# More about diet sodas,etc.



## rkunsaw (Mar 7, 2013)

Just read this while ago. It's what I've been saying for years.

http://www.huffingtonpost.com/dr-mark-hyman/diet-soda-health_b_2698494.html


----------



## SeaBreeze (Mar 7, 2013)

I couldn't get the page to load, but agree that diet sodas are poison...never liked them, never will.  If I HAD to bring myself to drink a diet soda, it would be this one with Stevia...http://www.zevia.com/ .  It's so easy to take a plain seltzer water, and add an unsweetened juice of choice for flavor, regulating strength...sometimes just a hint is nice, can be custom-made for personal preference...don't know why more folks don't opt for that, especially diabetics. :strawberry:


----------



## Ozarkgal (Mar 7, 2013)

I haven't drank soda for several years.  Diet Coke was my choice of poison, but never soda that wasn't diet.  One day I realized they did not quench my thirst, but seemed to make me thirstier.  Also, I was burnt out on the taste. I started drinking unsweetened ice tea, and plain seltzer with lime or lemon and sometimes a squirt of cherry juice.  Those drinks really do quench a thirst for me.  

Here in the South sweet ice tea is a popular drink, and when I say sweet, I mean sweet.


----------



## FishWisher (Mar 7, 2013)

Sorry... I just can't bring myself to click on the Huffington Post site. layful:

Excuse me. Time to go pour this evening's second Collins. Fresca with its artificial sweetener (mmmmm), lemon juice, vodka, a slice of lime and a cherry! Life is good.


----------



## rkunsaw (Mar 8, 2013)

Seabreeze...I checked and it loaded for me. We sweeten drinks with stevia too.

Ozarkgal....Our tea isn't so sweet and these days we use stevia.

Fishwisher....I am about as conservative as you can get but that is where the article led to.I guess liberals can be healthy too.


----------



## R. Zimm (Mar 8, 2013)

I drink regular soda very rarely and never diet. They always tasted like metal on my tongue anyway but I do not know why. Anyone else notice that diet sodas have a metallic taste?


----------



## Bikeman48088 (Mar 8, 2013)

rkunsaw said:


> Seabreeze...I checked and it loaded for me. We sweeten drinks with stevia too.
> 
> Ozarkgal....Our tea isn't so sweet and these days we use stevia.
> 
> Fishwisher....I am about as conservative as you can get but that is where the article led to.I guess liberals can be healthy too.



About a year ago, my wife stopped buying diet Coke and began drinking water. Needless-to-say, I quit drinking Diet Coke as well.  But, I've never been a big plain water drinker. I'm reminded of WC Field's comment when asked if he drank water " I never touch the stuff; fish function in it." 
While working 8-5, I drank a pot of coffee with powdered creamer and Sweet-n-low, but now that I'm not in the corporate world, I drink coffee with Stevia, carbonated flavored water and diet Arnold Palmers, artificially sweetened.

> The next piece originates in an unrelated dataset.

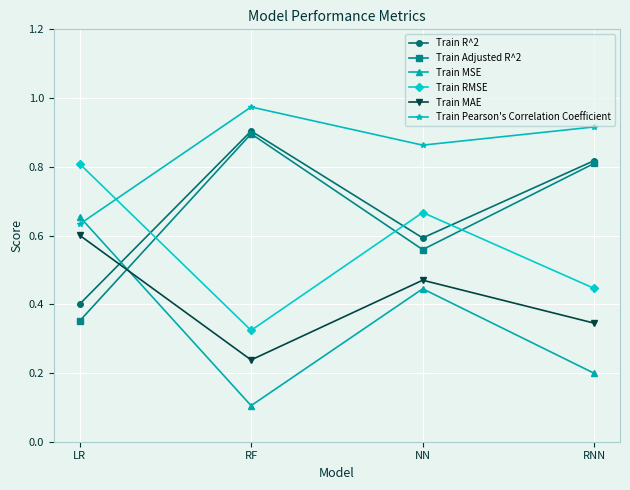

Is it true that Train MSE equals 0.1 at RNN?

False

And as for the Huffington Fish Wrapper......no comment.


----------



## rkunsaw (Mar 8, 2013)

I only drink filtered water Nothing else.

First thing in the morning I filter water through coffee grounds. I sometimes filter water through tea leaves. I often have water that's been filtered through a cow. In the evening I like to have a glass that's been filtered through some grapes.


----------



## pchinvegas (Mar 8, 2013)

I probably drin a carbonated beverage once a week. I drink a lotta water, and sometimes a fruit juice


----------



## FishWisher (Mar 8, 2013)

rkunsaw said:


> I only drink filtered water Nothing else.
> 
> ...I often have water that's been filtered through a cow...

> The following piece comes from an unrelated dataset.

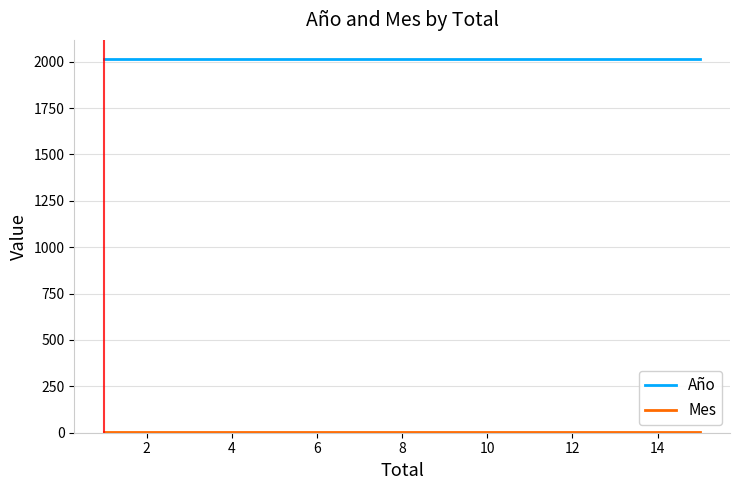

How many lines are shown in the chart?

2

A couple of spigots come to mind. I'll stick with the one that has four of 'em! I love your way of filtering water!


----------



## SifuPhil (Mar 8, 2013)

R. Zimm said:


> I drink regular soda very rarely and never diet. They always tasted like metal on my tongue anyway but I do not know why. Anyone else notice that diet sodas have a metallic taste?

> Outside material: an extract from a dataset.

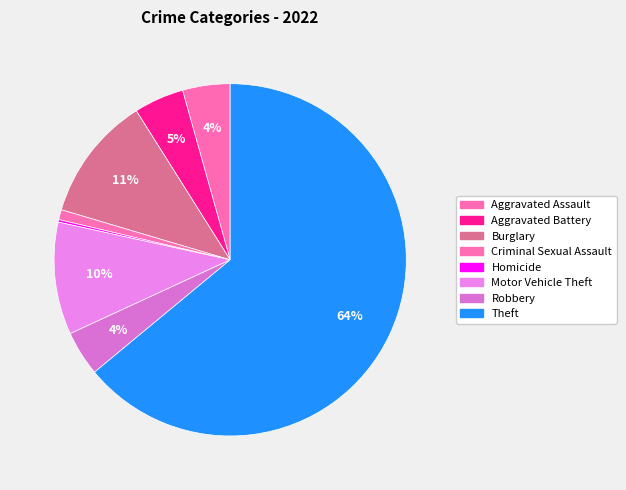

To the nearest percent, what portion does Robbery represent?

4%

Definitely. I never liked them because of that - it was metallic-tasting and just plain ... weird-tasting. Not that I'm much for regular sodas anyway, but the diet are REALLY out-of-bounds for me.


----------



## SeaBreeze (Mar 8, 2013)

rkunsaw said:


> I only drink filtered water Nothing else.
> 
> First thing in the morning I filter water through coffee grounds. I sometimes filter water through tea leaves. I often have water that's been filtered through a cow. In the evening I like to have a glass that's been filtered through some grapes.



I'm having some water now, that's been filtered through hops. layful:


----------



## SeaBreeze (Mar 8, 2013)

R. Zimm said:


> I drink regular soda very rarely and never diet. They always tasted like metal on my tongue anyway but I do not know why. Anyone else notice that diet sodas have a metallic taste?



Always hated the taste of diet soda myself, weird aftertaste.


----------



## rkunsaw (Mar 9, 2013)

R. Zimm said:


> I drink regular soda very rarely and never diet. They always tasted like metal on my tongue anyway but I do not know why. Anyone else notice that diet sodas have a metallic taste?



I've never liked diet soda. About the only time we have soda at home is when I make some ice cream and we have root beer Floats.Sometimes on a trip we'll get a root beer or cream soda to drink along the way.


----------



## SifuPhil (Mar 9, 2013)

Right now I'm down in my basement laboratory, working on diet coffee.

I'm going to be RICH!!!! 

Well, heck, I mean, they already HAVE this:


----------



## Pricklypear (Mar 9, 2013)

I rarely drink soda.  I don't like the taste of diet soda.  If I'm gonna sin and have a Coke, I'm gonna have the real thing straight up, ice cold, out of the can.  It happens three or four times every summer.

Neither hubby or I can handle all the refined sugar we used to.  So now our beverage of choice is water or my own blend of tea.


----------



## rkunsaw (Mar 9, 2013)

I have several gallons of dehydrated water I keep in the pantry for emergencies. It's much easier to store that way.


----------